December 12 | 0 COMMENTS print
Unite behind social justice cry
This week’s editorial
The Catholic Church and the wider community here in Scotland are no strangers to appeals for help for the vulnerable—the poor, the sick, the needy, the persecuted, the desperate and those who cannot speak for themselves. What is startlingly different about this week’s front page appeal in the SCO? The beneficiaries: Scots themselves who are falling through the widening cracks in our welfare system due to, let’s be honest, cuts.
Archbishop Philip Tartaglia of Glasgow has joined Catholic peer Lord John McFall, faith and union leaders in the new Scottish Leaders Welfare Group in Glasgow. The group aims to appeal to the UK government— ‘those in power in London, because it is there that these decisions still are made’— as ‘they need to look closely at the reality on the ground in places like Glasgow.’
The archbishop, president of the Bishops’ Conference of Scotland, was speaking on Monday after hearing painful personal testimony in Drumchapel from those adversely affected ‘through no fault of their own’ by the UK Government’s welfare austerity.

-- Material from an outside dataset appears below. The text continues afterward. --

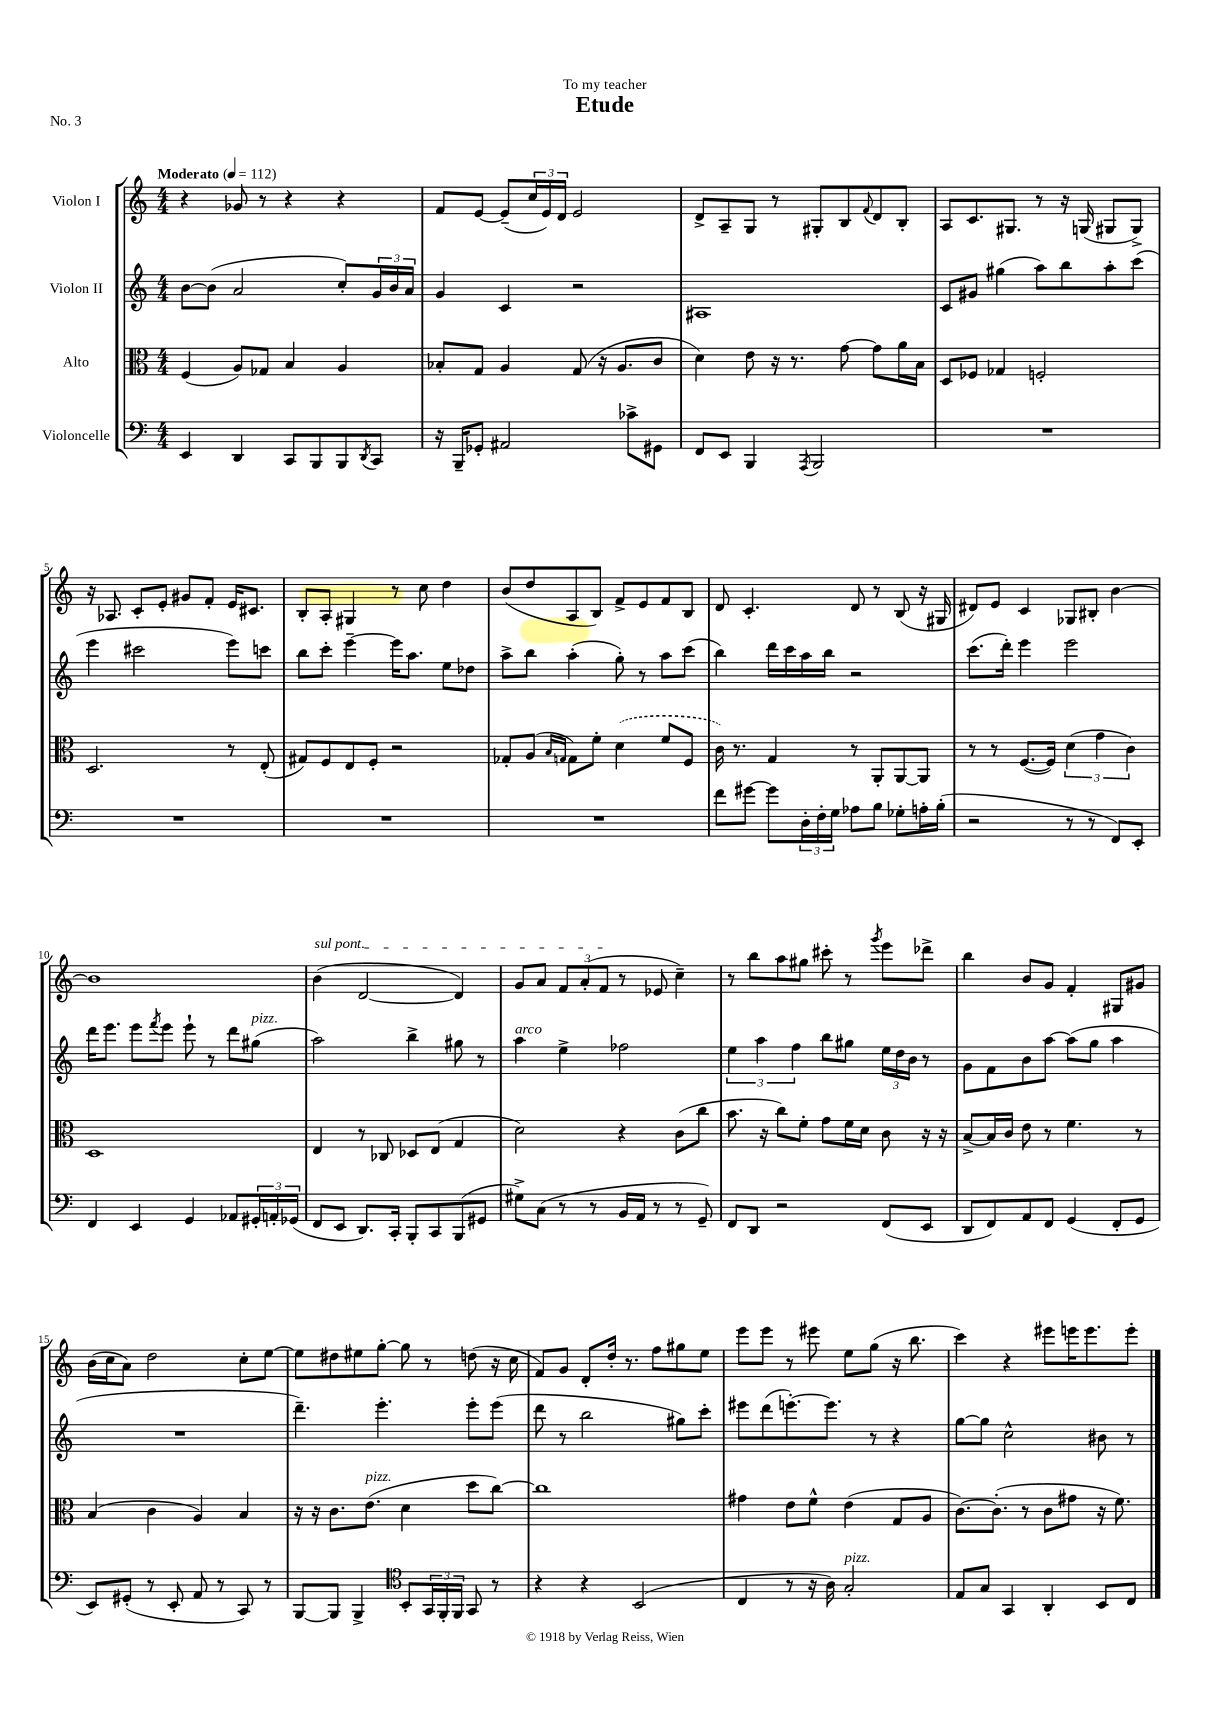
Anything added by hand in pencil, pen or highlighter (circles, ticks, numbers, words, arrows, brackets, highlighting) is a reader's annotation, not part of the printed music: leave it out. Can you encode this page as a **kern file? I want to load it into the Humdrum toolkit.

In the past, the UK, like many developed countries, has often made the distinction between absolute poverty—those with nothing such as victims of natural disasters like this week’s typhoon in the Philippines—and those in relative poverty—families in the UK struggling to make ends meet for example. The cry for social justice is not new. Church groups such as Justice and Peace Scotland, the Knights of St Columba and St Vincent De Paul Scotland highlight and help the plight of the needy here, and even support charities such as Mission Matters Scotland, SCIAF and Mary’s Meals in helping the developing world. It is with great alarm, however, that there is now a growing need to highlight that those on the fringes of our own society are drifting closer to absolute poverty—unable to feed, clothe or house themselves or pay for basic essentials such as heating this winter.
During the current global recession we have heard new, liberal ‘bleeding heart’ terms that are actually almost Dickensian, such as the ‘working poor.’ It can be difficult to be generous, in spirit and materially, never mind being charitable when terms life ‘welfare scroungers’ are coined in the media. But those with nothing have no reserves to fall back in these hard times. The rise of the need for food banks, highlighted by the hundreds of bags dropped off in Glasgow’s George Square after the September independence referendum, shames our society.
This is not a time for our government to say ‘bah humbug,’ nor for us to be divided down national, party political or faith versus secular lines. Scotland’s poorest need help. Now.